Aim of the task:
Copy out every line of the material below word for word, leaving out the pictures.

(Records for processing)

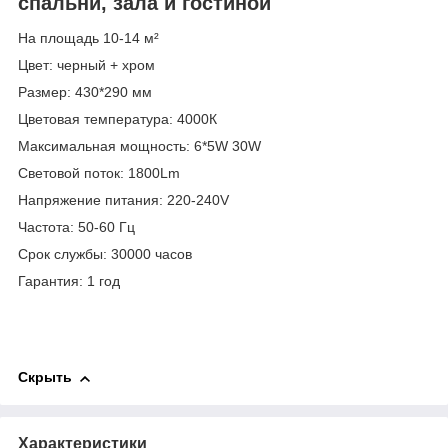
спальни, зала и гостиной
На площадь 10-14 м²
Цвет: черный + хром
Размер: 430*290 мм
Цветовая температура: 4000К
Максимальная мощность: 6*5W 30W
Световой поток: 1800Lm
Напряжение питания: 220-240V
Частота: 50-60 Гц
Срок службы: 30000 часов
Гарантия: 1 год
Скрыть
Характеристики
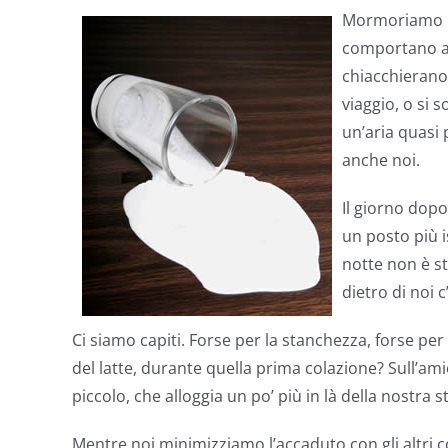
Mormoriamo pe
comportano al
chiacchierano
viaggio, o si
un’aria quasi
anche noi.
Il giorno dopo
un posto più i
notte non è st
dietro di noi
Ci siamo capiti. Forse per la stanchezza, forse per
del latte, durante quella prima colazione? Sull’ami
piccolo, che alloggia un po’ più in là della nostra s
Mentre noi minimizziamo l’accaduto con gli altri com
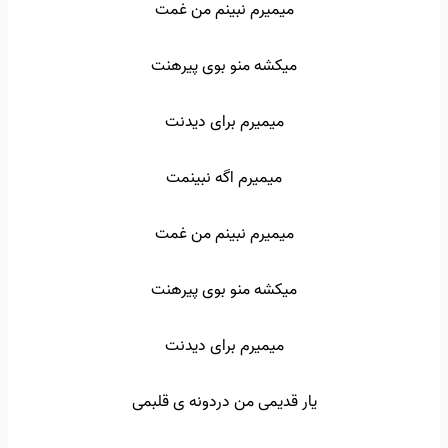
میمیرم نبینم من غمت
میکشه منو بوی پیرهنت
میمیرم برای دیدنت
میمیرم اگه نبینمت
میمیرم نبینم من غمت
میکشه منو بوی پیرهنت
میمیرم برای دیدنت
یار قدیمی من دردونه ی قلبمی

(End Records for processing)

Answer to this problem:
спальни, зала и гостиной
На площадь 10-14 м²
Цвет: черный + хром
Размер: 430*290 мм
Цветовая температура: 4000К
Максимальная мощность: 6*5W 30W
Световой поток: 1800Lm
Напряжение питания: 220-240V
Частота: 50-60 Гц
Срок службы: 30000 часов
Гарантия: 1 год
Скрыть
Характеристики
Mormoriamo pe
comportano al
chiacchierano
viaggio, o si
un’aria quasi
anche noi.
Il giorno dopo
un posto più i
notte non è st
dietro di noi
Ci siamo capiti. Forse per la stanchezza, forse per
del latte, durante quella prima colazione? Sull’ami
piccolo, che alloggia un po’ più in là della nostra s
Mentre noi minimizziamo l’accaduto con gli altri com
میمیرم نبینم من غمت
میکشه منو بوی پیرهنت
میمیرم برای دیدنت
میمیرم اگه نبینمت
میمیرم نبینم من غمت
میکشه منو بوی پیرهنت
میمیرم برای دیدنت
یار قدیمی من دردونه ی قلبمی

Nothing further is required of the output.